• **PROBLEM**
Extract every line of the records below that contains the word "Reading", and reproduce each such line in full.

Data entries
────
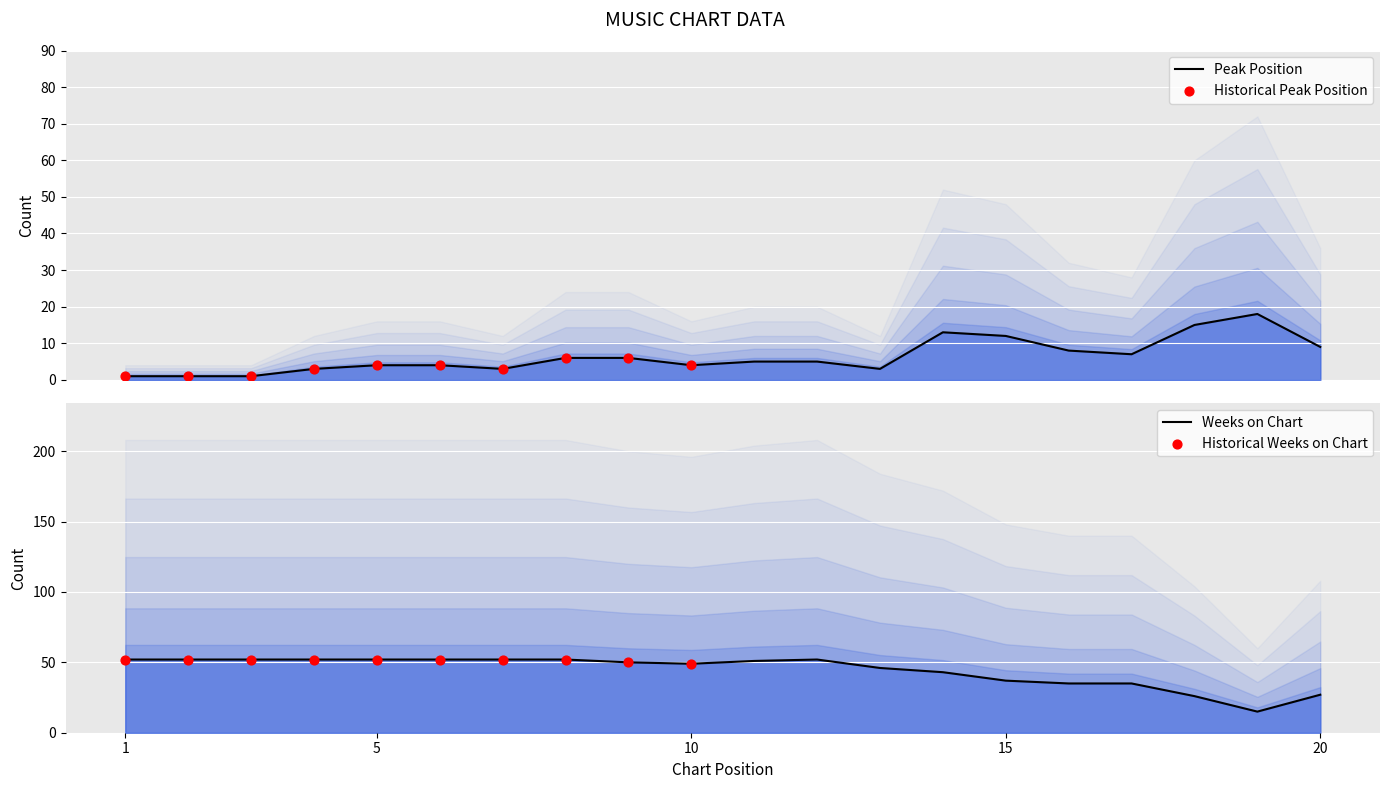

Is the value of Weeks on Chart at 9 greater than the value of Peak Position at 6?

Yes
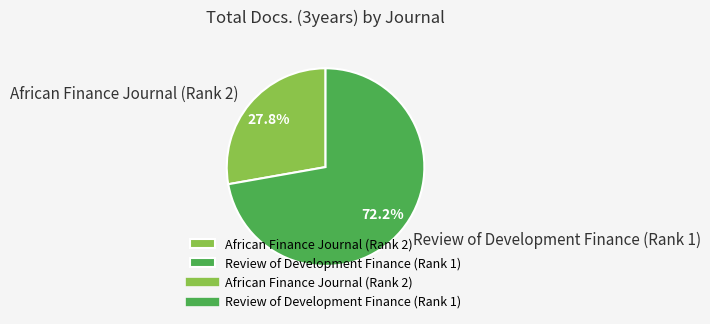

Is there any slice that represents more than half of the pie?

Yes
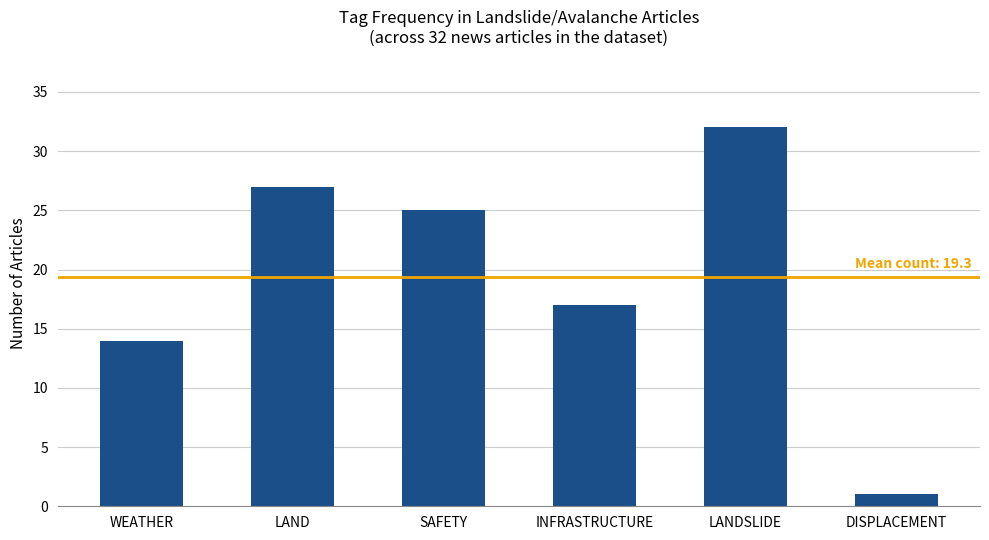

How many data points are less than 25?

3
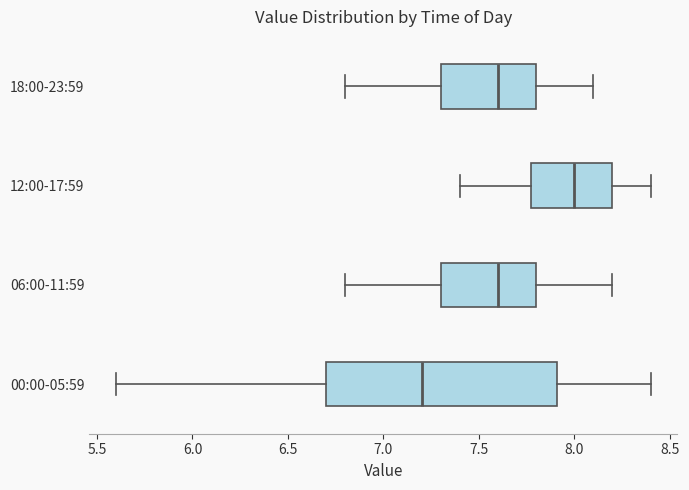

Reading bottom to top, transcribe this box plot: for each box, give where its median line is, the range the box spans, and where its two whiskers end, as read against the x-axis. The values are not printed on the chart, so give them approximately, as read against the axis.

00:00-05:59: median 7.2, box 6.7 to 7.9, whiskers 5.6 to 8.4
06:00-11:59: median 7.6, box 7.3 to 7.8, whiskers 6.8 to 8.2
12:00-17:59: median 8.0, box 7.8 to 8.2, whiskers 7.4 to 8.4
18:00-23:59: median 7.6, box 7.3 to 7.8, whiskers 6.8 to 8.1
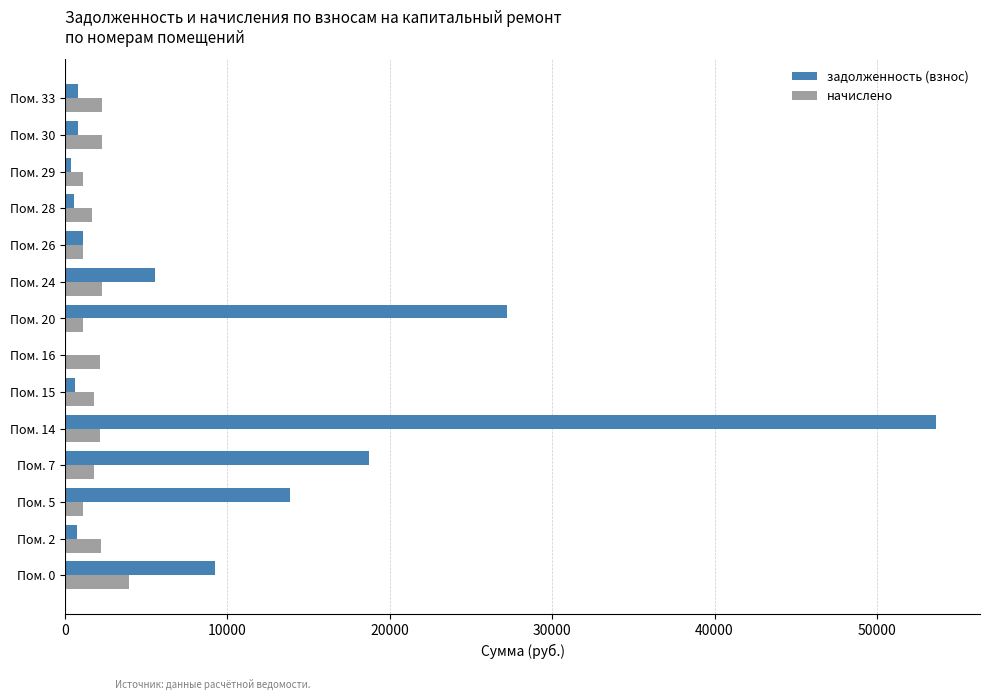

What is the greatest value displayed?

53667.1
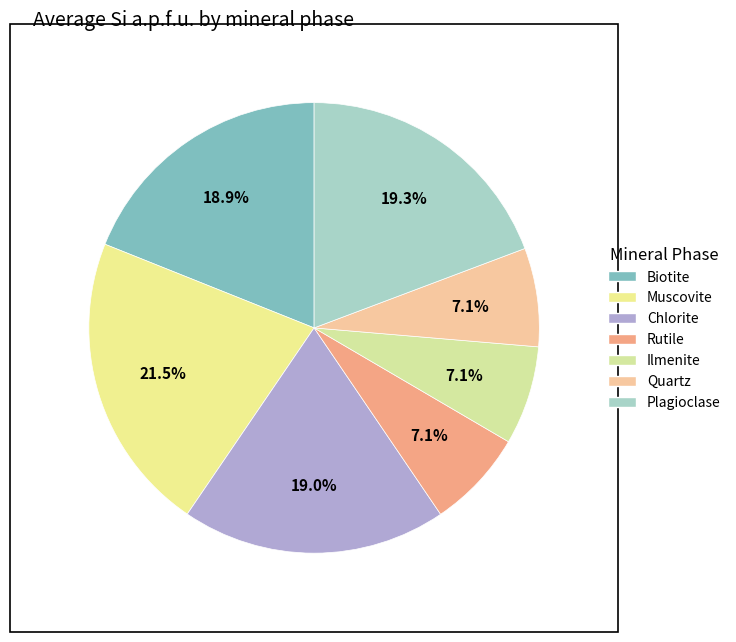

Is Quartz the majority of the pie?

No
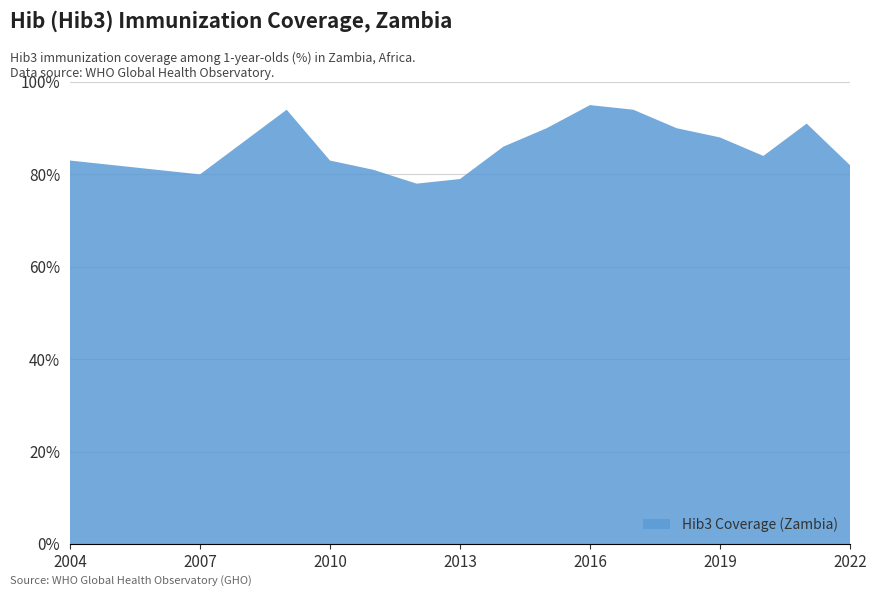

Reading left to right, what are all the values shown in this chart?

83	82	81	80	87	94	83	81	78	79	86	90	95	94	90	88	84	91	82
────
• **WRITTEN RESPONSE**
Reading bottom to top, transcribe this box plot: for each box, give where its median line is, the range the box spans, and where its two whiskers end, as read against the x-axis. The values are not printed on the chart, so give them approximately, as read against the axis.
Reading left to right, what are all the values shown in this chart?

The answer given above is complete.